Does const rvalue references allow extra optimisations for compiler?

Question

const modifier for function parameter in C++ means that this function can't change parameter value, but doesn't guarantee that it can't be changed by someone else during function execution. So, compiler can't do any optimizations relying on data immutability.

As I understand rvalue reference means that given object is temporary, so nobody else have access to its data. Can compiler make aggresive optimizations in this case?

It would allow to have faster code through some kind of

template<class T>
class Immutable 
{ 
private: 
    const T val; 
public: 
    operator const T && () { return std::move(val); } 
};

(just sample code), or passing values by const&& when we sure they can't be changed during function call. Is it possible, or there are some unmentioned problems?

Answer 1

tl'dr: It doesn't enable any optimization as it doesn't guarantee in any way the object is not modified. It only adds confusion. Don't use it!

---

First we need to clarify what "changed by someone else" means.

• by another thread. In this case your question is not aplicabile. You need to protect your data with a mutex or other mechanism. Otherwise the compiler can assume that no other thread modifies the data.

• same thread, in a code not called (directly or indirectly) by the function. Not possible.

• same thread, in a code called (directly or indirectly) by the function.

We will obviously deal with the last one:

---

Lets' take a simple code and look at the assembly (-O3)

auto foo(int& a)
{
  a = 24;

  return a;
}

foo(int&):                               # @foo(int&)
        mov     dword ptr [rdi], 24
        mov     eax, 24
        ret

As you can see mov eax, 24. The returned value is set to 24. This means that the compiler can assume that no other code can modify the object referenced by a (even when a is a non-const reference).

let's add a function call code before the return:

auto bar() -> void;

auto foo(int& a)
{
  a = 24;
  bar();
  return a;
}

foo(int&):                               # @foo(int&)
        push    rbx
        mov     rbx, rdi
        mov     dword ptr [rbx], 24
        call    bar()
        mov     eax, dword ptr [rbx]
        pop     rbx
        ret

The compiler doesn't have access to the body of bar and so it has to take into account that bar could modify the object referenced by a.

Now adding const& into the equation as per your question doesn't change the equation. The object could be modified only by code called within the current function.

Having const&& doesn't change this in any way. The object referenced by a can still be modified.

As I understand rvalue reference means that given object is temporary, so nobody else have access to its data

Not true.

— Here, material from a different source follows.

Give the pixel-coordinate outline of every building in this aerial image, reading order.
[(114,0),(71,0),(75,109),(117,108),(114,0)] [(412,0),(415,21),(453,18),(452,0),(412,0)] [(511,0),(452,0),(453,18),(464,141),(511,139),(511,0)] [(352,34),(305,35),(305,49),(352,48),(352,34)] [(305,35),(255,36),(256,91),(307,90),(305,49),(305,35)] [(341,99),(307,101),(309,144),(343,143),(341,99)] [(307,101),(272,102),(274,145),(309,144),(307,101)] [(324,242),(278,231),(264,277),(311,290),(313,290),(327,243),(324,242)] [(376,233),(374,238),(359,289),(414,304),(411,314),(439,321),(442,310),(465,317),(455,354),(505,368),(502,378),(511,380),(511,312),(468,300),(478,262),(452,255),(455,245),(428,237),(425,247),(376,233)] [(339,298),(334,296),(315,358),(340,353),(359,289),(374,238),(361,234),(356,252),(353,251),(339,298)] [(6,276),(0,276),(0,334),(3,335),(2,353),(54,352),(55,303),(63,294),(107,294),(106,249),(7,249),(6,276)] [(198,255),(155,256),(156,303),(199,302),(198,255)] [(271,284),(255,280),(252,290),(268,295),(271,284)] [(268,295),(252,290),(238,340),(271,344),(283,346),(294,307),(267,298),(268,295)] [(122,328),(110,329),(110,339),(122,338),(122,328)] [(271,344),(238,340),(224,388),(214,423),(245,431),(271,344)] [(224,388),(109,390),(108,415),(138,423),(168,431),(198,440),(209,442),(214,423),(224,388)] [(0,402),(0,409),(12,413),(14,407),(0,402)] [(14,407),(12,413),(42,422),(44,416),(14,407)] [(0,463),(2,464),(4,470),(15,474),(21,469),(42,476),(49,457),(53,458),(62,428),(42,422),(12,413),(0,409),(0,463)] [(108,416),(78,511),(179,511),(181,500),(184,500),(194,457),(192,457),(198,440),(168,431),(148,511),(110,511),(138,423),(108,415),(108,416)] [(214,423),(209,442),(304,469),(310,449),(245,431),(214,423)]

An rvalue reference can be bound to prvalues (temporaries) or xvalues. Your own example shows this:

operator const T && () { return std::move(val); } 

here you bound to val which is not a temporary (if the enclosing object is not).

Jonathan Wakely nailed it in a commentary:

Your example proves that const T&& doesn't have to be bound to a temporary, and there could be several rvalue references bound to the same thing:

Immutable<int> i{};
const int&& r1 = i;
const int&& r2 = i;

So This is no different to the const& case

And here is my take on it:

int g = 24;

auto bar() -> void { g = 11; };

auto foo(const int&& a)
{
  bar();
  return a;
}

auto test()
{
  return foo(std::move(g));
}

test():                               # @test()
        mov     dword ptr [rip + g], 11
        mov     eax, 11
        ret

The above code is valid¹⁾ and it shows that the object referenced by the const int&& parameter a is modified during the call of foo.

_{¹⁾ although I am not 100% sure, I am fairly certain}